Musk, por sua vez, tem o escritório Skadden, Arps, Slate, Meagher & Flom a seu lado, além de Alex Spiro, seu advogado pessoal. Eles atuaram na tentativa da LVMH Moët Hennessy Louis Vuitton de desistir do acordo de US$ 16 bilhões com a Tiffany & Company. O resultado foi uma economia de US$ 420 milhões para a compradora.

Sean Edgett, conselheiro geral do Twitter, informou os colaboradores da companhia sobre a ação em um memorando interno. Ele diz que a empresa pediu “um julgamento acelerado e que o caso seja ouvido em setembro, pois é extremamente importante que esse assunto seja resolvido rapidamente”.

A ideia é que o julgamento dure quatro dias em setembro, uma vez que o negócio entre Musk e a plataforma deve ser concluído até 24 de outubro. Se a transação ainda estiver aguardando aprovação regulatória nessa data, eles têm mais seis meses para fechá-la.

Para Patrícia, todo o processo deve levar mais tempo. “Na minha opinião, demora bem mais que isso. O que Musk tiver de oportunidade para atrasar a conclusão do caso, ele vai procurar usar para ganhar tempo em busca de fazer um acordo ou resolver de outra forma. Uma discussão similar que acompanhei em arbitragem demorou 1,5 ano para uma decisão inicial”, avalia. “Só vai mais rápido se o juiz disser que os argumentos são irrelevantes.”

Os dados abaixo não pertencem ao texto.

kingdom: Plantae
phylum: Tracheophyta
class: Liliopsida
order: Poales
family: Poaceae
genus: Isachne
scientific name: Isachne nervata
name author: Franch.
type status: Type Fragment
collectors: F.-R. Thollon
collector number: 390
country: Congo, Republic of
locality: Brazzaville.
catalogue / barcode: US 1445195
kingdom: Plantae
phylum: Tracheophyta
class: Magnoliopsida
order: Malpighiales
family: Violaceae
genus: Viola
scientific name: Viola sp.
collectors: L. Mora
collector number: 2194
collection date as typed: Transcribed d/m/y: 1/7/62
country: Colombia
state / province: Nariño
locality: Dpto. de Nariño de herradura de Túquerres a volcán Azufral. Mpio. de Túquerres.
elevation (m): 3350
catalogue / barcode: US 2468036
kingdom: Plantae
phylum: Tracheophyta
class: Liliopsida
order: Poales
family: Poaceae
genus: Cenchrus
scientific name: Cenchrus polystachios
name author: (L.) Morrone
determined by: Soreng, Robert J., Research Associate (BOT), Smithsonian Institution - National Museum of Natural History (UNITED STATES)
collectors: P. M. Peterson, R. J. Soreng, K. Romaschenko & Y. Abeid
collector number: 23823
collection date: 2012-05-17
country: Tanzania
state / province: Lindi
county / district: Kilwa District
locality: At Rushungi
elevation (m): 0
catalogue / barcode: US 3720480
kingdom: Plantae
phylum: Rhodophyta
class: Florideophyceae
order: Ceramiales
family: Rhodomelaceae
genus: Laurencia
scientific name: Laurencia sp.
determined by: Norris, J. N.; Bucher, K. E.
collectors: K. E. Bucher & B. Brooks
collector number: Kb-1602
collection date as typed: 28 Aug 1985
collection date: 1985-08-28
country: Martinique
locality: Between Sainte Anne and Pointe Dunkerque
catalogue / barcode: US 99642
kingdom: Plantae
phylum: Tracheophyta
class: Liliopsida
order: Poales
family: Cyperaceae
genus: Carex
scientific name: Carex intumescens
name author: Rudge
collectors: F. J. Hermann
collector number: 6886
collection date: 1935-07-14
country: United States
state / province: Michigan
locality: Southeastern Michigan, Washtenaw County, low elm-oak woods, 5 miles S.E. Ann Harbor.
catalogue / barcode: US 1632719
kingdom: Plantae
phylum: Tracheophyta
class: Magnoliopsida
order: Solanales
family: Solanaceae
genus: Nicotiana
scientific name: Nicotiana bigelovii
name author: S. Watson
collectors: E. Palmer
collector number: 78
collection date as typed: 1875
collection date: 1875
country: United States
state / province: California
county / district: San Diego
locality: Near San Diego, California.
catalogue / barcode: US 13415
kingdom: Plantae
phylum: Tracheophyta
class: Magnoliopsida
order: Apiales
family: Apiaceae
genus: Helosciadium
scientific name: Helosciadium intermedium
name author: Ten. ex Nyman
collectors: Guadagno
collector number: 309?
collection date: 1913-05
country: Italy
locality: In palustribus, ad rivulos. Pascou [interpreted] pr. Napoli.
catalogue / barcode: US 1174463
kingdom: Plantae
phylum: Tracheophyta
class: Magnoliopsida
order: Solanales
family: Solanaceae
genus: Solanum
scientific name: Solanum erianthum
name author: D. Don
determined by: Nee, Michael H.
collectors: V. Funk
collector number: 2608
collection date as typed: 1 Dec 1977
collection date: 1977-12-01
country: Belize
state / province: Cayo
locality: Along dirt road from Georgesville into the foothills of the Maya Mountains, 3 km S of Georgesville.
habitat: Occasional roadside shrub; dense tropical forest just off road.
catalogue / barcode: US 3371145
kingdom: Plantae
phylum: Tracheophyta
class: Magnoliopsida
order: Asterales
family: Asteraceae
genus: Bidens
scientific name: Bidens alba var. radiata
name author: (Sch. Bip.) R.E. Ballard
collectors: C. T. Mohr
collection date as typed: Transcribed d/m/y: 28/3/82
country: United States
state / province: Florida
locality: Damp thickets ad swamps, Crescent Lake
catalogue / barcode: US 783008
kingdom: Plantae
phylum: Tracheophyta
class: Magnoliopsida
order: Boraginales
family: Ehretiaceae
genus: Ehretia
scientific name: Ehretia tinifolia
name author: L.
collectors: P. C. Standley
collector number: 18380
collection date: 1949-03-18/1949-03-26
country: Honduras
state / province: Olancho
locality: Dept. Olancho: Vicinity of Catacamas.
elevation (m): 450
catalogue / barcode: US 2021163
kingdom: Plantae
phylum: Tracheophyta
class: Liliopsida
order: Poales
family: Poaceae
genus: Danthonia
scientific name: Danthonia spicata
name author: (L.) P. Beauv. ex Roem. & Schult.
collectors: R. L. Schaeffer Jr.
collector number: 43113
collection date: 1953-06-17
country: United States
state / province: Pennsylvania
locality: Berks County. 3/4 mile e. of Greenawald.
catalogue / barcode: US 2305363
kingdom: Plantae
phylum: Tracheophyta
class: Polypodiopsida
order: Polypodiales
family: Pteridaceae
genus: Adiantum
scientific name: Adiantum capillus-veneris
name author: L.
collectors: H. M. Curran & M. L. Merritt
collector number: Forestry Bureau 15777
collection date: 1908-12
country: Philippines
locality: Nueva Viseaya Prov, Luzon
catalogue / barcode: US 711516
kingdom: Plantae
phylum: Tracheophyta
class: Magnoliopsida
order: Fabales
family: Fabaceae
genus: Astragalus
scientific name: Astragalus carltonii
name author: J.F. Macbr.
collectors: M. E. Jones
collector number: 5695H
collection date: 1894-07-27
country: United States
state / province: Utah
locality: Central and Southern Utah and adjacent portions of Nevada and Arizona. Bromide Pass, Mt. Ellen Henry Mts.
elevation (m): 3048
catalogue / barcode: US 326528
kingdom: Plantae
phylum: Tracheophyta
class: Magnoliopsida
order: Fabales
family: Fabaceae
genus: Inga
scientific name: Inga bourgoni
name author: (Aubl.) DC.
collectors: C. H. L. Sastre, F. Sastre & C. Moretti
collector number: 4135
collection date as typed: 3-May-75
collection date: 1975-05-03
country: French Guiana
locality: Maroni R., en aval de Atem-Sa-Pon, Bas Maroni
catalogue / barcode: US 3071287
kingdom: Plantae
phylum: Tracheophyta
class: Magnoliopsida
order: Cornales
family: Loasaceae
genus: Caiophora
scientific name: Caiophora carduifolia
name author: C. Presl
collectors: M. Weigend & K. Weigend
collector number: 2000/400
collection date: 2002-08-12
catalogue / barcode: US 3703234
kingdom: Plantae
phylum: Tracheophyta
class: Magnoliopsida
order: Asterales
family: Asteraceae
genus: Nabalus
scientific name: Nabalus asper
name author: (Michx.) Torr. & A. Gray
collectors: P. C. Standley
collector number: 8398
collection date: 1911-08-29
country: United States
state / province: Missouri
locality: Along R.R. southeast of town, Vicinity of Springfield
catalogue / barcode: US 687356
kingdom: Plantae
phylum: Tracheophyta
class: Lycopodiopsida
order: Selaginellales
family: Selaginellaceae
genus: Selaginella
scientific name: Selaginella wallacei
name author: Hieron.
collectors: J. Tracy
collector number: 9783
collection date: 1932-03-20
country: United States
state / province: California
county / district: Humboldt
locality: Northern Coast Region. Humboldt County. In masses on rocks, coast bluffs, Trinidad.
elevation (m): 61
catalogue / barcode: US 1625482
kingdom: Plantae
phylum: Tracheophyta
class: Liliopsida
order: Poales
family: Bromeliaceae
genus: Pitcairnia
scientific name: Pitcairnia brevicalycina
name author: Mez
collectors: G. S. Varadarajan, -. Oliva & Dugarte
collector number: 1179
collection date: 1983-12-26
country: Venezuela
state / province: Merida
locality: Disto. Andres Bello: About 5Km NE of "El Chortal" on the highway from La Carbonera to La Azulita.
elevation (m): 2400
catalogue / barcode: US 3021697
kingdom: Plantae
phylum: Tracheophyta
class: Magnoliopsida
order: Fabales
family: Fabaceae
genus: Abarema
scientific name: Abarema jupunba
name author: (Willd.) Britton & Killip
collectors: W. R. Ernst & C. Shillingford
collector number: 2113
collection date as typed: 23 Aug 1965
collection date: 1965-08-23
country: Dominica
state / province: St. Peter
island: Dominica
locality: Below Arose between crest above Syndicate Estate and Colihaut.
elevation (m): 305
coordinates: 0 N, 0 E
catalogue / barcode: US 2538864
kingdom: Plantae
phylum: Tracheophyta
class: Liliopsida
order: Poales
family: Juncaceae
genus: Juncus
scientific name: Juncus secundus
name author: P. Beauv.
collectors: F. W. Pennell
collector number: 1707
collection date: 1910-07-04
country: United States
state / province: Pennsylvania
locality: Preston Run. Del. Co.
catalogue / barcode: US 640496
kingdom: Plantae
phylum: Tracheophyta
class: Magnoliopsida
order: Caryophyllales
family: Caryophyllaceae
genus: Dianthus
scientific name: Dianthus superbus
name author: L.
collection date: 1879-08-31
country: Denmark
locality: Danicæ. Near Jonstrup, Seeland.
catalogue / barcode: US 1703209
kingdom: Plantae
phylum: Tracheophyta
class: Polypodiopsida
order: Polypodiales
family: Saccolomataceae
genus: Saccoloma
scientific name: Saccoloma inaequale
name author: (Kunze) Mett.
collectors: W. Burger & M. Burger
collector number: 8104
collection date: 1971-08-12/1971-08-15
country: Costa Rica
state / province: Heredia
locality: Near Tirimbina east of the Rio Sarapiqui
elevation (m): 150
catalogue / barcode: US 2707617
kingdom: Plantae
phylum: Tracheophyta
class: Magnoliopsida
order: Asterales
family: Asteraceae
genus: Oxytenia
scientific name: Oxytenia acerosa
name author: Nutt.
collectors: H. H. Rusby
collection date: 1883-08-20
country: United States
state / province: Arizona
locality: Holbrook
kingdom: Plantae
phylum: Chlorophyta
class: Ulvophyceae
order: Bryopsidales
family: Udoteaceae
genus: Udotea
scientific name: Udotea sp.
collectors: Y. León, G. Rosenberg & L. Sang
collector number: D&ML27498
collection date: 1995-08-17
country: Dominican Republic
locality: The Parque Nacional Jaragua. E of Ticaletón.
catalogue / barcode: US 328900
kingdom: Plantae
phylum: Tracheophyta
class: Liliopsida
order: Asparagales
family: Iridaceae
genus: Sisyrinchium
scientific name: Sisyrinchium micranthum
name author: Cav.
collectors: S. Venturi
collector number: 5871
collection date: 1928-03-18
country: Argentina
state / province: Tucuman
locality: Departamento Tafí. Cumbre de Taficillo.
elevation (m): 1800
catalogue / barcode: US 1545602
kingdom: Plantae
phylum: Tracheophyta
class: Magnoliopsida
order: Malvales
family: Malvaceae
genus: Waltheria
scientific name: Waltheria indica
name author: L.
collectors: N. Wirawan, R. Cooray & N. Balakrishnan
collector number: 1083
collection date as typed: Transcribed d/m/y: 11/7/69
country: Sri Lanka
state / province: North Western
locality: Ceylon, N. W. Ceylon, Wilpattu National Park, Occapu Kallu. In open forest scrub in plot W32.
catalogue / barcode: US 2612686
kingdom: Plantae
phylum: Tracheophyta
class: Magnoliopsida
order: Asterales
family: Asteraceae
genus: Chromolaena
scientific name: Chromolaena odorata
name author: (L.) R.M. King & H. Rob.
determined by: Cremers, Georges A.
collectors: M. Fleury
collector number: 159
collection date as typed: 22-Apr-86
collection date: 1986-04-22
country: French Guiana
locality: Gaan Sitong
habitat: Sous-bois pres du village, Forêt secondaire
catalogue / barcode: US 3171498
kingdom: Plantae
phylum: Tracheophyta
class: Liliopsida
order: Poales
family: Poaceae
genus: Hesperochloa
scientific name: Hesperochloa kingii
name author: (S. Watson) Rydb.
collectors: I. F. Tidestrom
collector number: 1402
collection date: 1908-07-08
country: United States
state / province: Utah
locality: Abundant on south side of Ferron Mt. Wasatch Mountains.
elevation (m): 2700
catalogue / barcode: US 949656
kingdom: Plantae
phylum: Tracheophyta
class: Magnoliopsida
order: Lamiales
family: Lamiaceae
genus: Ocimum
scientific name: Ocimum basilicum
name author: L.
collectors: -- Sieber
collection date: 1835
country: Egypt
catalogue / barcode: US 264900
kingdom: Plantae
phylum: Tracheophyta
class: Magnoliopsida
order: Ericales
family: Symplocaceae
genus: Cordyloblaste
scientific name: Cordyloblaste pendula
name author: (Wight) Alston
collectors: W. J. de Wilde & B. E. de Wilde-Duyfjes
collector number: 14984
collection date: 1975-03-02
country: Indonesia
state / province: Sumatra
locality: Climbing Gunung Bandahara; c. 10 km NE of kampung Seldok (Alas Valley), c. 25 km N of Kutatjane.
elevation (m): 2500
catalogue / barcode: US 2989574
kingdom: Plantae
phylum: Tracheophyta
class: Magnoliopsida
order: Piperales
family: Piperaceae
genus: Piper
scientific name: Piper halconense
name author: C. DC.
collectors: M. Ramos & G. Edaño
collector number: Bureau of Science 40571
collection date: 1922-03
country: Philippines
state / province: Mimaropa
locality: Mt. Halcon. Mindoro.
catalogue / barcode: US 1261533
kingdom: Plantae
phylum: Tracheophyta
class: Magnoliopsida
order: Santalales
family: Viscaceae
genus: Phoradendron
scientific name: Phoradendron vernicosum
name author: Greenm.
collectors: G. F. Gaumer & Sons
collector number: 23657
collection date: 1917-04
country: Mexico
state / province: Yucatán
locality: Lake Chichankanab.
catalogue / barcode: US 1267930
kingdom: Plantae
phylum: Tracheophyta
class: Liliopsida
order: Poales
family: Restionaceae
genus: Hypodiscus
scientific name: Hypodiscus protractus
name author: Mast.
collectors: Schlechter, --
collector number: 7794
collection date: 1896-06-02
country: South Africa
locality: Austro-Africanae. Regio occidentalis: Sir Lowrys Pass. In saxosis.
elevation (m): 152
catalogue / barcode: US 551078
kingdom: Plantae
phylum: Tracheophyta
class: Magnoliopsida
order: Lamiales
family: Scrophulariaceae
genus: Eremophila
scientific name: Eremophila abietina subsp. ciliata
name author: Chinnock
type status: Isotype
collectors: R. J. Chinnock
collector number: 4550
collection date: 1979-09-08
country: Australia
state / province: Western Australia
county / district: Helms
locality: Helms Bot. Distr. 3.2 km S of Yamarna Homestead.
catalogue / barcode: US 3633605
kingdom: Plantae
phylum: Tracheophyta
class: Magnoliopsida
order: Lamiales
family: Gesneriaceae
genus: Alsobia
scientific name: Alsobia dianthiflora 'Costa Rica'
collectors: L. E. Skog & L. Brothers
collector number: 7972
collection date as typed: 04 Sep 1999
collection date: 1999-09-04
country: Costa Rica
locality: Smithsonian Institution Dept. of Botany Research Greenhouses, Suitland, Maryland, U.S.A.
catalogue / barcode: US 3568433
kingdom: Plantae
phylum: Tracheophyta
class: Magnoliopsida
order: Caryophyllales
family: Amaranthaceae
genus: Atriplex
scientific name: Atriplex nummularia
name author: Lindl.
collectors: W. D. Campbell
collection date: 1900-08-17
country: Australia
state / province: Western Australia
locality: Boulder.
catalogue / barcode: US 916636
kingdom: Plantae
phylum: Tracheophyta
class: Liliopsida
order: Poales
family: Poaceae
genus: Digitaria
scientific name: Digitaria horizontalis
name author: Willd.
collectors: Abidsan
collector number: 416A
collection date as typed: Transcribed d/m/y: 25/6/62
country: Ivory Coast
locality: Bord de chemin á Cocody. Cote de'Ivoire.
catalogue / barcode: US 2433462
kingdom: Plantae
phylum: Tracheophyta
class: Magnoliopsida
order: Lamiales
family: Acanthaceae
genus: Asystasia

Se a conclusão da ação demorar, quem perde é o Twitter. “O preço dos títulos tem estado instável desde que a disputa começou. Quanto mais tempo levar, pior para a empresa”, destaca Douglas Galiazzo, professor de Direito da Estácio. “E se, ao final, ficar provado que o percentual de contas falsas é realmente superior ao declarado, pior ainda para a companhia.”

No Brasil, mesmo em casos semelhantes, a decisão de uma ação não é aplicada diretamente a outras porque os precedentes não se transformam em lei. Já nos EUA, eles se tornam lei no Estado em que ocorrem — mas os de um Estado não são aplicáveis em outro.